Amerika Serikat dan Inggris telah mengancam akan melancarkan serangan rudal terhadap Suriah sebagai tanggapan atas serangan kimia yang diduga menewaskan ratusan orang di pinggiran Damaskus pekan lalu. Satu tim pemeriksaan PBB saat ini sedang menyelidiki dugaan tersebut.
"Kami prihatin oleh retorika yang mengarah kepada kemungkinan campur tangan militer," kata Zuma, sebagaimana dikutip dari Xinhua, Jumat (30/8). Ia menyaakan setiap serangan militer terhadap Suriah tanpa persetujuan Dewan Keamanan PBB akan menjadi pelanggaran besar terhadap hukum internasional dan secara berbahaya merusak ketenangan internasional.
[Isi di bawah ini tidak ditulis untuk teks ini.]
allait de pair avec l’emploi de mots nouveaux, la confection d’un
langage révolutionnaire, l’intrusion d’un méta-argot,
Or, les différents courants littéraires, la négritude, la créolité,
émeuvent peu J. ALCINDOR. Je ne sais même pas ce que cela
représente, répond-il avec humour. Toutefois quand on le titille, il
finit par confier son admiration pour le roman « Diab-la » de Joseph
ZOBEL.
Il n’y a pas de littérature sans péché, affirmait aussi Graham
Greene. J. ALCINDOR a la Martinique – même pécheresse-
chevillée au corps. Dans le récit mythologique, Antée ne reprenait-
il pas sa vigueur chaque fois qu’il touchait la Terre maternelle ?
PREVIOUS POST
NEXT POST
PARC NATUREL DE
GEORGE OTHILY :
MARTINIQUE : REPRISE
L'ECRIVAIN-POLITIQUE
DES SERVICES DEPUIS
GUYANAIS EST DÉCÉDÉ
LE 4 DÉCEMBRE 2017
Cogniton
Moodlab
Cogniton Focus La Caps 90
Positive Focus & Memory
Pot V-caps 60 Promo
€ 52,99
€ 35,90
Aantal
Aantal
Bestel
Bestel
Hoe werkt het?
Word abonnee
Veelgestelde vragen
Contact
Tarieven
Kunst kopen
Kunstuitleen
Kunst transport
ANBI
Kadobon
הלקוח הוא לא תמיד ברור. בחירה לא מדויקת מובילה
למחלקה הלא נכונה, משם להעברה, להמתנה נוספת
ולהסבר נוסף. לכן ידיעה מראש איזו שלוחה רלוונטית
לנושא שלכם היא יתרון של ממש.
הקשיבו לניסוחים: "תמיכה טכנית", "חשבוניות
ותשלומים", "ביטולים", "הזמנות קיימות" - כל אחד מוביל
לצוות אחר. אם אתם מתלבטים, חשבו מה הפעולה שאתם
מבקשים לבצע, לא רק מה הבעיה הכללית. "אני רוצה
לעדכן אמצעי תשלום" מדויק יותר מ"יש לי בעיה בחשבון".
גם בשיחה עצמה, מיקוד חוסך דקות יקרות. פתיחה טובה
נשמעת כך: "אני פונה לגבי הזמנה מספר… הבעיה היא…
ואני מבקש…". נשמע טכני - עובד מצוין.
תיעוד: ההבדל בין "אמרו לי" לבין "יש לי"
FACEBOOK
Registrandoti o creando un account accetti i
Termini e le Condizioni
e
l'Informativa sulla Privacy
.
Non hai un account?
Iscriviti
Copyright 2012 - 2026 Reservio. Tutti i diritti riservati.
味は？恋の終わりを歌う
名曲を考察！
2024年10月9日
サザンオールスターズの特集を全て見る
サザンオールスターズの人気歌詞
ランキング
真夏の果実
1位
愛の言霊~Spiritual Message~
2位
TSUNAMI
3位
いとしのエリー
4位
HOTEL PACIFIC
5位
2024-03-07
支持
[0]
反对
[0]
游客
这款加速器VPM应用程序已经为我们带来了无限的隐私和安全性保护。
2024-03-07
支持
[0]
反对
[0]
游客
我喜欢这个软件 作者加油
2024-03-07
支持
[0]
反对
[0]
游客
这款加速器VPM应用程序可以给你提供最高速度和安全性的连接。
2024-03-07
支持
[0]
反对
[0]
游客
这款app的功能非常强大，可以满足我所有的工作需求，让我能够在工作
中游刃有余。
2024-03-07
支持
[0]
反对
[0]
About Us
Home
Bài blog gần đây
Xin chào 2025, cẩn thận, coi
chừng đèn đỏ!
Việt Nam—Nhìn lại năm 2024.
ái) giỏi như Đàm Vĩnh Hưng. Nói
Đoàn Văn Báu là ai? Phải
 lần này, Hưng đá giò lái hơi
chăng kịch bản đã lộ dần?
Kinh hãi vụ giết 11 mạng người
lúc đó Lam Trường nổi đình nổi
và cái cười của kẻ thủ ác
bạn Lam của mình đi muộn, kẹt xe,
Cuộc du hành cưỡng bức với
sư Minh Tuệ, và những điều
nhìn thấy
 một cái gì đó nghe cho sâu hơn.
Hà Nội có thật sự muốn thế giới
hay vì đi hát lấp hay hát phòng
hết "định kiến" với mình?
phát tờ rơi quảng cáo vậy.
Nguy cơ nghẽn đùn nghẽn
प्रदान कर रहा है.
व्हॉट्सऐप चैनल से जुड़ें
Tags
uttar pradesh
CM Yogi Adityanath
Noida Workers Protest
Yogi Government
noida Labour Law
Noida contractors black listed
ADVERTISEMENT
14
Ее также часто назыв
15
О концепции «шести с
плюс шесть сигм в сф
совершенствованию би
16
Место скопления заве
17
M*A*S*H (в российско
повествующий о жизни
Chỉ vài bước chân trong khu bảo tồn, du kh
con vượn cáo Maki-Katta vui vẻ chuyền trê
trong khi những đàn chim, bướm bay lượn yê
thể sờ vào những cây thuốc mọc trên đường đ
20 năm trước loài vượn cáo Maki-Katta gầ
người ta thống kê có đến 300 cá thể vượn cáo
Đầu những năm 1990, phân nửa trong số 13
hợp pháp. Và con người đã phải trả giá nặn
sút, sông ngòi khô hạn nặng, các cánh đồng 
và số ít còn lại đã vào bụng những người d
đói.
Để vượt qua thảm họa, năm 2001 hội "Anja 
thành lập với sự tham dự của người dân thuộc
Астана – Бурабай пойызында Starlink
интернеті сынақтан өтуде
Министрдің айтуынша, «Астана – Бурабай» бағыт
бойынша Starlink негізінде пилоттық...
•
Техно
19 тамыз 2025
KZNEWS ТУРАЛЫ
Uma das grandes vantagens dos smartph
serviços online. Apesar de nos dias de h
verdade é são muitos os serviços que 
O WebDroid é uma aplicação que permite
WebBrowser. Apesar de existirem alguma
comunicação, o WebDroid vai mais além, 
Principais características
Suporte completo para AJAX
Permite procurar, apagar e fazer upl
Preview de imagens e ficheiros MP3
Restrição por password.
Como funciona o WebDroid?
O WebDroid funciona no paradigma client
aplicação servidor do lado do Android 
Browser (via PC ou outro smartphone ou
Hanya DK PBB yang dapat mengeluarkan mandat bagi penggunaan kekuatan militer dalam kondisi tertentu setelah campur tangan lain gagal, kata Zuma. Zuma memperingatkan DK PBB tak boleh digunakan untuk mengesahkan campur tangan militer dengan tujuan perubahan rezim.
"Kami mendorong semua pihak yang terlibat dalam konflik saat ini di Suriah agar terlibat dalam proses dialog nasional yang melibatkan semua pihak, bebas dari bentuk kekerasan apa pun, intimidasi atau campur tangan asing dengan tujuan perubahan rezim," kata Zuma.